» Exercises to complete:
- a) Summarize the R help thread in two sentences.
- b) In the R help thread, what name does Andrew Robinson assume the data set has?
- c) From the R help thread, return the passage starting with "On Mon, Nov" and going on through "location$ASSIGNED_COMPANY <- as.character(location$NAME)".

» Source excerpt:
-----

[R] - Trying to replicate VLOOKUP in R - help needed

Mitchell Maltenfort mm@|ten @end|ng |rom gm@||@com
Mon Nov 16 22:41:22 CET 2020


ASSIGNED_COMPANY[grep("ADELPHI",NAME)] <-"NEC ADELPHI" is what I'd try

On Mon, Nov 16, 2020 at 4:27 PM Andrew Robinson <apro using unimelb.edu.au> wrote:

> Hi Gregg,
>
> it's not clear from your context if all of ASSIGNED _COMPANY is NA or what
> the classes of the objects are.  Try the following ideas, none of which are
> tested.  I assume that the data set is called location.
>
> location$ASSIGNED_COMPANY <- as.character(location$NAME)
>
> is.a.FORT <- substr(location$ASSIGNED_COMPANY, 1, 4) == "FORT"
>
> location$ASSIGNED_COMPANY[!is.a.FORT] <-
>   sapply(location$ASSIGNED_COMPANY[!is.a.FORT],
>   function(x) strsplit(x)[[1]][[1]]) # retains first name if not a fort
>
> location$ASSIGNED_COMPANY[is.a.FORT] <-
>   substr(location$ASSIGNED_COMPANY[is.a.FORT], 6,
>   nchar(location$ASSIGNED _COMPANY[is.a.FORT])) # Strips FORT from Forts
>
> substr(location$ASSIGNED_COMPANY, 2, nchar(location$ASSIGNED_COMPANY)) <-
>   tolower(substr(location$ASSIGNED _COMPANY, 2,
>   nchar(location$ASSIGNED _COMPANY))) # lower case word
>
> location$ASSIGNED_COMPANY <- paste("NEC", location$ASSIGNED_COMPANY)
>
> or you can just do
>
> location$ASSIGNED_COMPANY[location$NAME == "ABERDEEN PROVING GROUND"] <-
> "NEC Aberdeen"
>
> for each option ....
>
> Cheers,
>
> Andrew
>
> --
> Andrew Robinson
> Director, CEBRA and Professor of Biosecurity,
> School/s of BioSciences and Mathematics & Statistics
> University of Melbourne, VIC 3010 Australia
> Tel: (+61) 0403 138 955
> Email: apro using unimelb.edu.au
> Website: https://researchers.ms.unimelb.edu.au/~apro@unimelb/
>
> I acknowledge the Traditional Owners of the land I inhabit, and pay my
> respects to their Elders.

-----

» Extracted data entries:
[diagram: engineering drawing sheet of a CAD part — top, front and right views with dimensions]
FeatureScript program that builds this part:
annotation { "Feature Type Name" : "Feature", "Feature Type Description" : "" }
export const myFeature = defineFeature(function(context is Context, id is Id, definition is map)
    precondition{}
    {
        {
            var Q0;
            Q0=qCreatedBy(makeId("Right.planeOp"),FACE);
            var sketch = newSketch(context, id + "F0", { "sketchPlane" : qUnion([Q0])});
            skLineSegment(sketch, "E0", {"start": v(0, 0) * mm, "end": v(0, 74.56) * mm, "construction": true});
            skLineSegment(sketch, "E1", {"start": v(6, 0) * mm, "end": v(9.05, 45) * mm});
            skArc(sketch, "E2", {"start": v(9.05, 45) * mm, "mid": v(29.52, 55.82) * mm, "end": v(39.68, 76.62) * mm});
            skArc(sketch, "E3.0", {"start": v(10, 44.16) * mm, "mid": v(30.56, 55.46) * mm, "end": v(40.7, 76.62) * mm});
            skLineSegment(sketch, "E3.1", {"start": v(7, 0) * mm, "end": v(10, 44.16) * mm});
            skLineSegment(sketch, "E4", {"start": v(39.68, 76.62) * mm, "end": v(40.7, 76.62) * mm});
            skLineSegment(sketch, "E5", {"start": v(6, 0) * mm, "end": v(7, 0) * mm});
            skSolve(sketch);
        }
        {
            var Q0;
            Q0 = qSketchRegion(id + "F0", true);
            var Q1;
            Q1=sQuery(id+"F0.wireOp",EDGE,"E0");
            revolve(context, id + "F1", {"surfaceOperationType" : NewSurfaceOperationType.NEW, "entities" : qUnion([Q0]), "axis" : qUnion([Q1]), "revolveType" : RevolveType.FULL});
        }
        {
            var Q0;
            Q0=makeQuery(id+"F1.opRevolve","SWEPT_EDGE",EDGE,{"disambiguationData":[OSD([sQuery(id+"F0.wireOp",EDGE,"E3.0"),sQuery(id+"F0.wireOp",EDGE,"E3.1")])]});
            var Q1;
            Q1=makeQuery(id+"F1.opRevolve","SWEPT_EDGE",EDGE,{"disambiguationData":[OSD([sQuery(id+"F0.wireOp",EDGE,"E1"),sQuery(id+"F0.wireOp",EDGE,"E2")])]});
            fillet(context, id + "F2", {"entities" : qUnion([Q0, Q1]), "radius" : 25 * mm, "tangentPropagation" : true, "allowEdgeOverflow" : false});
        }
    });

-----

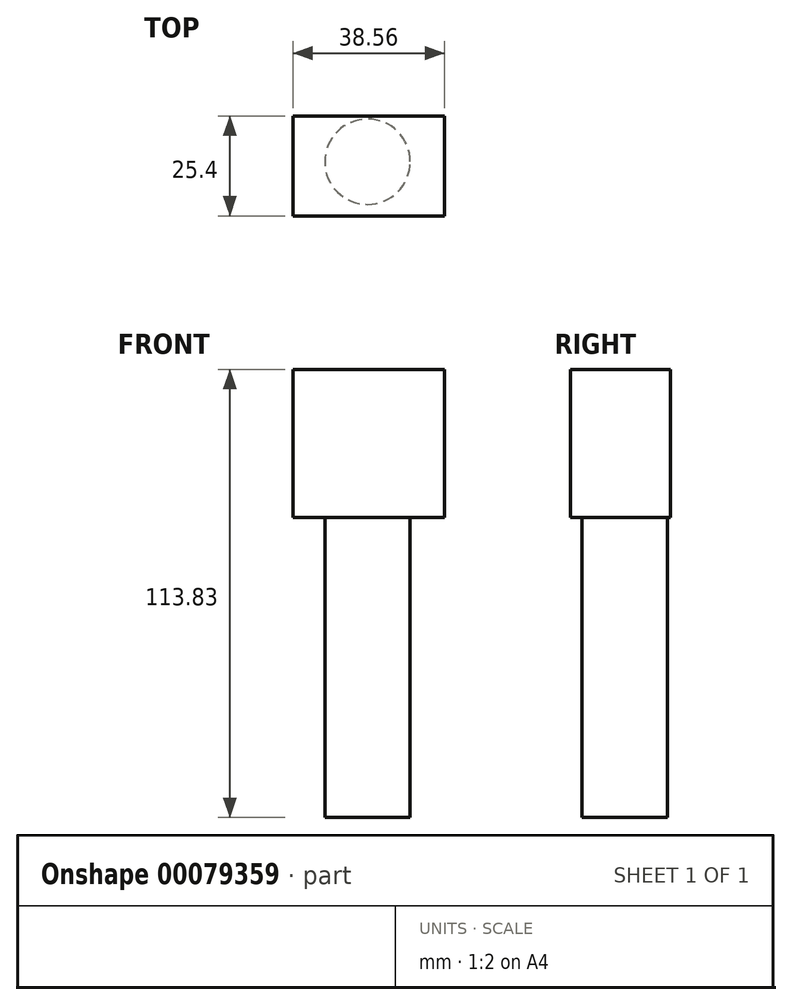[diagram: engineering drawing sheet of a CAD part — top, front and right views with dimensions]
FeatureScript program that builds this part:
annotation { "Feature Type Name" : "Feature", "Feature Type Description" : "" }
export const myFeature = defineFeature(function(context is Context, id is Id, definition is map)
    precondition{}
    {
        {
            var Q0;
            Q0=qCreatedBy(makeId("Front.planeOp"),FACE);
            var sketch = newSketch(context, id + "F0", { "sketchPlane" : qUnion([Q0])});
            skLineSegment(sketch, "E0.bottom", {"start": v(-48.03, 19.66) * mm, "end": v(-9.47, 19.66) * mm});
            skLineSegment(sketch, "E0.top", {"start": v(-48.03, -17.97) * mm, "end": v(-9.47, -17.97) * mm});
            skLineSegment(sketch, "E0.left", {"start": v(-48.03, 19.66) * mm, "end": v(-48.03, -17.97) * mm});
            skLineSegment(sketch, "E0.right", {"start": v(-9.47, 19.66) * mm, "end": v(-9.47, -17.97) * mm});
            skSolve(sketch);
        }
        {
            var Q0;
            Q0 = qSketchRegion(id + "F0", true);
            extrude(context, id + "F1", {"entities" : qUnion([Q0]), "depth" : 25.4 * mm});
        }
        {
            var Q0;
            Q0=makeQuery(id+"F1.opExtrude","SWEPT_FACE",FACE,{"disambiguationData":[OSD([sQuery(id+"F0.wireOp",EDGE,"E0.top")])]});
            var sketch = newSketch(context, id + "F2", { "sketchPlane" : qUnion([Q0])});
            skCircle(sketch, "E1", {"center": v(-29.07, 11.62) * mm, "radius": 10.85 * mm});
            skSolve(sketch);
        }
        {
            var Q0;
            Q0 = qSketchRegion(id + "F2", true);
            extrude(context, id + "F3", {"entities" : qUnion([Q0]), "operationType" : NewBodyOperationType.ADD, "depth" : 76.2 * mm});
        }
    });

-----

» Outputs in order:
- a) Andrew Robinson tells Gregg it is unclear whether all of ASSIGNED_COMPANY is NA or what classes the objects are. He offers untested code that builds "NEC" names from the NAME column, or assigns each name directly, and Mitchell Maltenfort suggests using grep on NAME to assign "NEC ADELPHI".

- b) He assumes the data set is called location.

- c)
On Mon, Nov 16, 2020 at 4:27 PM Andrew Robinson <apro using unimelb.edu.au> wrote:

> Hi Gregg,
>
> it's not clear from your context if all of ASSIGNED _COMPANY is NA or what
> the classes of the objects are.  Try the following ideas, none of which are
> tested.  I assume that the data set is called location.
>
> location$ASSIGNED_COMPANY <- as.character(location$NAME)